Nubians and La Manchas come in a wide variety of colors and color patterns. However, the Alpine breeds come in distinct colors and color patterns. Saanens are supposed to be white (or light cream) all over. Toggenburgs range in a brown color from light fawn to dark chocolate and have distinct white markings on ears, face stripes, lower legs and edging their tails. Oberhaslis are a light to dark reddish brown with black trim (facial stripes, stripe along their spine from ears to tail, belly, udder and lower legs). This color is similar to a bay horse. French Alpines come in a wide arrange of colors and distinct patterns which are referred to by French names. For example, the bay color of the Oberhasli is referred to as "Chamoisee". French Alpines are not supposed to be Saanen or Toggenburg colored. There are hidden or recessive color genes in each breed so sometimes (very, very rarely) the breeds do not breed true for color. The Breed Standard available from the American Dairy Goat Association gives the details of what is the correct appearance for each breed. These specifics are important if you want to show or register your goat. They do not affect how much milk she will produce.

Let's see what you know about dairy goat breeds:

1) Which nose is "roman"? dished? Write the answer beside the picture and write the name of a breed you would expect to have this trait.

a) b)

 

 

 

 

 

2) Which breed would you be likely to choose if you lived in a hot climate and wanted creamy milk ?

3) Name the breed that has a bay color pattern.

4) Name the breed developed in the U.S.

5) Is a 3,000 lb. herd average above, below or equal to the French Alpine breed average for milk yield?


Suggested Activities


1) Study the Breed Standard in the American Dairy Goat Association Handbook or in "Dairy Goat Judging Techniques" by Considine and Trimberger.

2) Search in your public library for magazine articles on the origins of one of the dairy goat breeds or on dairy goat breeds that are popular in another country.
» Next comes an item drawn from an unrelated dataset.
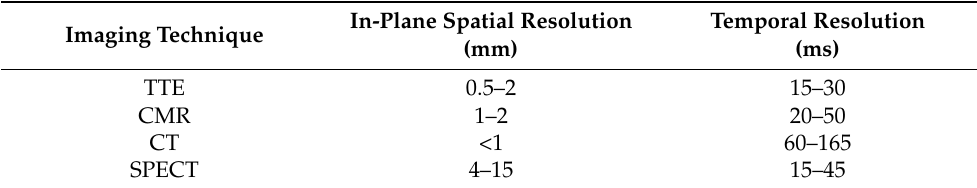
Table 2. Values of spatial and temporal resolution for different cardiac imaging techniques. TTE = transthoracic echocardiography, CMR = cardiac magnetic resonance, CT = computed tomography, SPECT = single photon emission computed tomography [27,30,40].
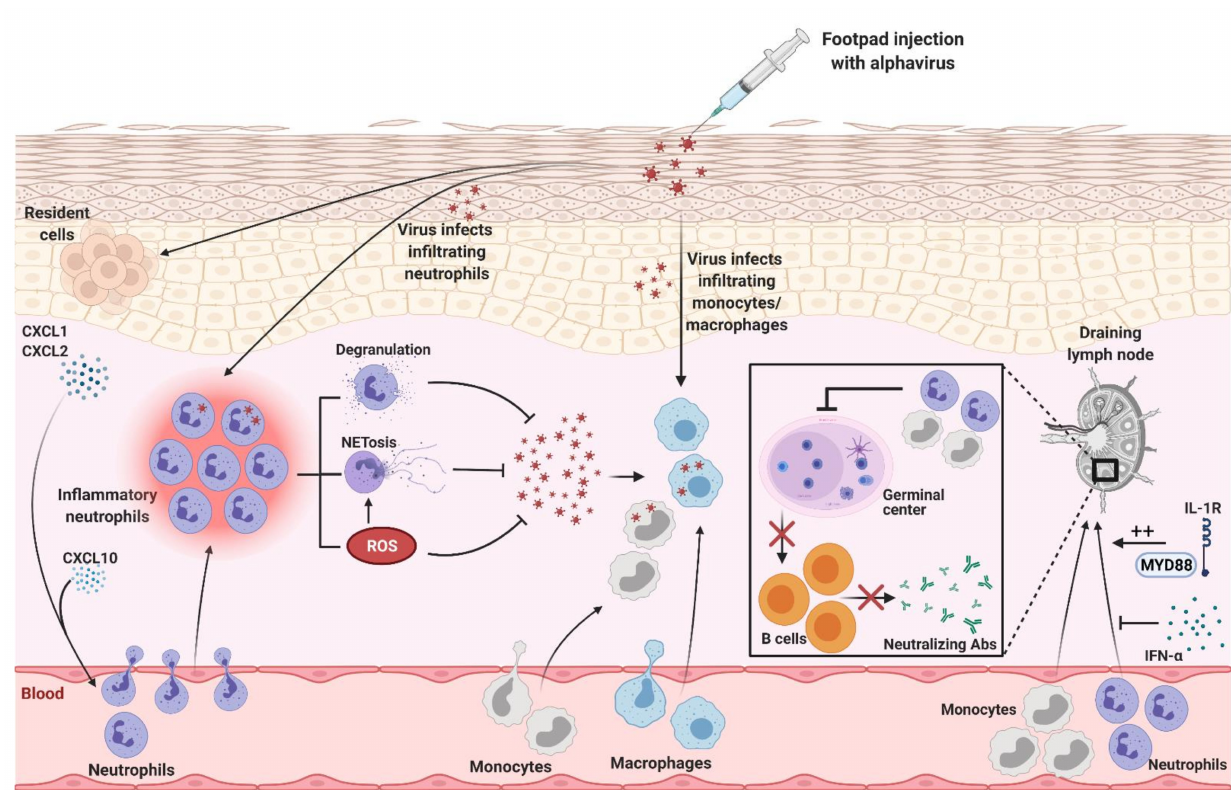
Figure 2. Alphavirus infection-induced neutrophil recruitment and inflammation. Following footpad injection of mice with alphavirus, levels of neutrophil-attracting chemokines, CXCL1 and CXCL2, increase. These chemokines and CXCL10 recruit neutrophils, which release reactive oxygen species (ROS), neutrophil extracellular traps (NETs), and other cytotoxic mediators through degranulation, promoting viral clearance. The infiltrating neutrophils can also be directly infected, triggering NET release in a ROS-dependent manner. Furthermore, monocytes/macrophages infiltrating the site of infection can be directly infected. On the other hand, alphaviral infections induce monocyte and neutrophil recruitment into the draining lymph node (dLN) that inhibit germinal center formation decreasing B cell maturation and neutralizing antibody (Ab) production. MyD88-IL-1R signaling promotes the accumulation of neutrophils in the dLN, while IFN- α inhibits this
Note - past issues of the Dairy Goat Journal are a good place to start your search.

3) Have a formal debate in your 4-H club about which dairy goat breeds is "best". To make it extra fun, have the defendants support a breed they don't own themselves.

4) Visit a goat farm that has several dairy goat breeds or go to a goat show and write down your observations about how the appearances and behaviors compare between the different breeds.

5) Do library research on what breed characteristics or traits of the Nubian would help it out in a tropical climate.

6) Get a world map or globe and pinpoint the areas where each dairy goat breed was developed.*

7) Make a scrapbook of pictures and information about your favorite dairy goat breed .*

* activity is suitable for Cloverbuds as well.